UNITED NATIONS (Reuters) - The United Nations Security Council on Monday condemned North Korea’s recent ballistic missile tests, warning that the launches contributed to the development of nuclear weapons delivery systems and were greatly increasing tensions.
North Korea fired a ballistic missile that landed in the sea near Russia on Sunday in a launch the United States called a message to South Korea days after its new president took office pledging to engage Pyongyang in dialogue.
In a unanimously agreed statement, the 15-member council said it was of vital importance that North Korea show “sincere commitment to denuclearization through concrete action and stressed the importance of working to reduce tensions.”
“To that end, the Security Council demanded the Democratic People’s Republic of Korea conduct no further nuclear and ballistic missile tests,” the council said, adding that it was ready to impose further sanctions on the country.
The statement also condemned an April 28 ballistic missile launch by Pyongyang.
Following that launch, Washington began talks with North Korean ally China on possible new U.N. sanctions. Traditionally, the United States and China have negotiated new measures before involving remaining council members.
The U.N. Security Council first imposed sanctions on North Korea in 2006 and has strengthened the measures in response to its five nuclear tests and two long-range rocket launches. Pyongyang is threatening a sixth nuclear test.
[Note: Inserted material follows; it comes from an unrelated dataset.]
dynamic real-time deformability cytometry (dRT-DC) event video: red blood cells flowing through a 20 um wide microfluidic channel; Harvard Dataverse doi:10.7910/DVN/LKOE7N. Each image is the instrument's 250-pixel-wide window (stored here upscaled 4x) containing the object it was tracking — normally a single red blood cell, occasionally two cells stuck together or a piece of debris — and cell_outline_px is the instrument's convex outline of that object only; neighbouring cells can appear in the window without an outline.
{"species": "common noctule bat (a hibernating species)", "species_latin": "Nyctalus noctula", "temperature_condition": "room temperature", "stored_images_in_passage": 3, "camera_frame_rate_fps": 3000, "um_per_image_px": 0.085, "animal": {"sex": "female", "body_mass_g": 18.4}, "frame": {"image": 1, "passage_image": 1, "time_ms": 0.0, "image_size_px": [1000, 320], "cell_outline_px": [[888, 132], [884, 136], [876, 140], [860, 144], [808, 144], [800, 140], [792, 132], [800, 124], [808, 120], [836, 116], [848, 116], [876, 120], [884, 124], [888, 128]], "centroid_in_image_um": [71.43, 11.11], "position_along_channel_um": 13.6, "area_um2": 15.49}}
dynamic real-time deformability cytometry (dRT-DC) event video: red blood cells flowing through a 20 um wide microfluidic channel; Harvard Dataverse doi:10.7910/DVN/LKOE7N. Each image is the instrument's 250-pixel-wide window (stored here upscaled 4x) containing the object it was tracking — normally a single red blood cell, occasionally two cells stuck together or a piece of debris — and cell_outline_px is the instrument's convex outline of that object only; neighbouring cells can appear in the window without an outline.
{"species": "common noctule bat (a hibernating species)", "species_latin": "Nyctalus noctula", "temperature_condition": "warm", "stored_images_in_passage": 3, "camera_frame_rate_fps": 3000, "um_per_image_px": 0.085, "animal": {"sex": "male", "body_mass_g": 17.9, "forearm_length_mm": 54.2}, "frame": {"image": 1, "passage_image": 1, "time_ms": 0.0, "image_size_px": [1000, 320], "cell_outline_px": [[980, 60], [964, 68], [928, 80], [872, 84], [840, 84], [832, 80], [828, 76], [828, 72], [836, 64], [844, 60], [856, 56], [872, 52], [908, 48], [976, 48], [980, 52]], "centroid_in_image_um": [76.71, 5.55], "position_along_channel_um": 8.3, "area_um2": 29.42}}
“The members of the Security Council vowed to fully implement all measures imposed on (North Korea) by the Security Council and strongly urge all other member states to do so in an expeditious and serious manner,” the statement said on Monday.
North Korea made a global appeal in a letter released on Friday for states to reconsider enforcing U.N. sanctions on the Asian nation.
North Korea has in the past year stepped up its ballistic missile tests, firing dozens of various types of rockets, according to South Korea.
Experts said Sunday’s successful launch signals major advances in developing an intercontinental ballistic missile, such as mastery of re-entry technology and better engine performance key to targeting the United States.